Work to be completed –
Return the data below exactly, but only from the line containing "<25% of tumor" through the line containing "cells show no", with both of those lines included.

= = = =

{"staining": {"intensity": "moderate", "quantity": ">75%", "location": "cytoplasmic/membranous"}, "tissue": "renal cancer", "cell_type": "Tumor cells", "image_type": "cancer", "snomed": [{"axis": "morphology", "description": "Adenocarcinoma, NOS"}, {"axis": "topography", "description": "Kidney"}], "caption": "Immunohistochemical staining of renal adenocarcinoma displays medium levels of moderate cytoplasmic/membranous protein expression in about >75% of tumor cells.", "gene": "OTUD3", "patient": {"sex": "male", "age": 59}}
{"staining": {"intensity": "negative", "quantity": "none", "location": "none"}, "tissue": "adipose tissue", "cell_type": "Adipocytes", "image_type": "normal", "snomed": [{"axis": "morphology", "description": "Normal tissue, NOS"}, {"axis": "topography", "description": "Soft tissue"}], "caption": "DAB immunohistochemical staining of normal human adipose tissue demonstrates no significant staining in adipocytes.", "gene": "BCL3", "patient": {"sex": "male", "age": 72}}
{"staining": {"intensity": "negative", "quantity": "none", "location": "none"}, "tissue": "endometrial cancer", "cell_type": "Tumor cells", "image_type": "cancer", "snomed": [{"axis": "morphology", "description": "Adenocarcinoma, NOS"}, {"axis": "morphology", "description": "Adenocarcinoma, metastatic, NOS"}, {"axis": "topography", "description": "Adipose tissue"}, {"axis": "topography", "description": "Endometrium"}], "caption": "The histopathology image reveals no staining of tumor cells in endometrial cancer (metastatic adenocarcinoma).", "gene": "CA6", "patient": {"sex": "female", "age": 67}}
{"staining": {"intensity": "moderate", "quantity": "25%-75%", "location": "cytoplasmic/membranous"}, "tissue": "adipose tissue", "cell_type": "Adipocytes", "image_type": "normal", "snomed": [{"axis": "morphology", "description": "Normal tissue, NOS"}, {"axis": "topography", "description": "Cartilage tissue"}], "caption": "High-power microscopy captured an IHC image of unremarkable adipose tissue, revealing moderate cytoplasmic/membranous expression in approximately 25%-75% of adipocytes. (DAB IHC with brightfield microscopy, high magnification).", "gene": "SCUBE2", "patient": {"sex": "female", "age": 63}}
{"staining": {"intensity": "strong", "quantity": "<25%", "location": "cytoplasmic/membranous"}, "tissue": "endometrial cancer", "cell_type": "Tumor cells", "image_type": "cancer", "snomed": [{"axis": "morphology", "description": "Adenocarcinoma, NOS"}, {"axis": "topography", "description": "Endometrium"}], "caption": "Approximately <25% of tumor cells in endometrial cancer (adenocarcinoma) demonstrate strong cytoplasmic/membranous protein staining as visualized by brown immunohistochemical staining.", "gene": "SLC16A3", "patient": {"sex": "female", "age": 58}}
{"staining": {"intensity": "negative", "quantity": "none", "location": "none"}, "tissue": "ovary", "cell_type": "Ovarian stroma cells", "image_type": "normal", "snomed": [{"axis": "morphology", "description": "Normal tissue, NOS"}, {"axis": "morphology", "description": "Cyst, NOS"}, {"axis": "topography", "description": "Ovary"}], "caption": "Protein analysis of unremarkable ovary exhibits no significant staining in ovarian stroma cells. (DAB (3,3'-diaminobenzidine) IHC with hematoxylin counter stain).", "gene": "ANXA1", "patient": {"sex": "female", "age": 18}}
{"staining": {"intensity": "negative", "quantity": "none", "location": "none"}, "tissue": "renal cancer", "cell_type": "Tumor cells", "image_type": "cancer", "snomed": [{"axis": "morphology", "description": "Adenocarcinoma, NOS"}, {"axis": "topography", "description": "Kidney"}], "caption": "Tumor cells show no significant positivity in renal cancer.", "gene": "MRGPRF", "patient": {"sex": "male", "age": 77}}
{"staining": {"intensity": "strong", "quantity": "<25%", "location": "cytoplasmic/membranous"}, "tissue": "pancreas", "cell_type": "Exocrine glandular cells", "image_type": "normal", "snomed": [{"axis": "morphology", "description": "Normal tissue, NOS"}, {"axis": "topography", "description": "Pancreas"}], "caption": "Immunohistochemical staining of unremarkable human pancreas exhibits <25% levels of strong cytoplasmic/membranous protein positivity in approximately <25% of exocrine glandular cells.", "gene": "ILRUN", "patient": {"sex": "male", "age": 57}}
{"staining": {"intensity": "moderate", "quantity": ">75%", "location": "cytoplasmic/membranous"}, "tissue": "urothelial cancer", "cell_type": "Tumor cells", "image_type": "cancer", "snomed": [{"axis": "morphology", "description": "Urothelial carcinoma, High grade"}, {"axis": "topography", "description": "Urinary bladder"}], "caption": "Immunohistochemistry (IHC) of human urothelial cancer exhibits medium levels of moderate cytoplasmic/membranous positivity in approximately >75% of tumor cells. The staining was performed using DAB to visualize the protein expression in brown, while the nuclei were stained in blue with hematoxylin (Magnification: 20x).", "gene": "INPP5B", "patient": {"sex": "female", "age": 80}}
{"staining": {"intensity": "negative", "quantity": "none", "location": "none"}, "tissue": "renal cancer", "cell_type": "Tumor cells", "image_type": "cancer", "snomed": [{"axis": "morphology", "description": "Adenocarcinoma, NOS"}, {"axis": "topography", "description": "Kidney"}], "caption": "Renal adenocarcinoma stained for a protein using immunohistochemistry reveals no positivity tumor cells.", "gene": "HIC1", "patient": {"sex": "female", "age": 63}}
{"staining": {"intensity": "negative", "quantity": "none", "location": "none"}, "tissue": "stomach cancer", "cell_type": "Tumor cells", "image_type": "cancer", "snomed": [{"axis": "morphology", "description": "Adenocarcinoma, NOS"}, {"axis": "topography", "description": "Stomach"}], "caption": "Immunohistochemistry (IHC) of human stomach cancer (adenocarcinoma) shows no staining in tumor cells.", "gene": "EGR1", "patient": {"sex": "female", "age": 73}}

= = = =

Response to this task –
{"staining": {"intensity": "strong", "quantity": "<25%", "location": "cytoplasmic/membranous"}, "tissue": "endometrial cancer", "cell_type": "Tumor cells", "image_type": "cancer", "snomed": [{"axis": "morphology", "description": "Adenocarcinoma, NOS"}, {"axis": "topography", "description": "Endometrium"}], "caption": "Approximately <25% of tumor cells in endometrial cancer (adenocarcinoma) demonstrate strong cytoplasmic/membranous protein staining as visualized by brown immunohistochemical staining.", "gene": "SLC16A3", "patient": {"sex": "female", "age": 58}}
{"staining": {"intensity": "negative", "quantity": "none", "location": "none"}, "tissue": "ovary", "cell_type": "Ovarian stroma cells", "image_type": "normal", "snomed": [{"axis": "morphology", "description": "Normal tissue, NOS"}, {"axis": "morphology", "description": "Cyst, NOS"}, {"axis": "topography", "description": "Ovary"}], "caption": "Protein analysis of unremarkable ovary exhibits no significant staining in ovarian stroma cells. (DAB (3,3'-diaminobenzidine) IHC with hematoxylin counter stain).", "gene": "ANXA1", "patient": {"sex": "female", "age": 18}}
{"staining": {"intensity": "negative", "quantity": "none", "location": "none"}, "tissue": "renal cancer", "cell_type": "Tumor cells", "image_type": "cancer", "snomed": [{"axis": "morphology", "description": "Adenocarcinoma, NOS"}, {"axis": "topography", "description": "Kidney"}], "caption": "Tumor cells show no significant positivity in renal cancer.", "gene": "MRGPRF", "patient": {"sex": "male", "age": 77}}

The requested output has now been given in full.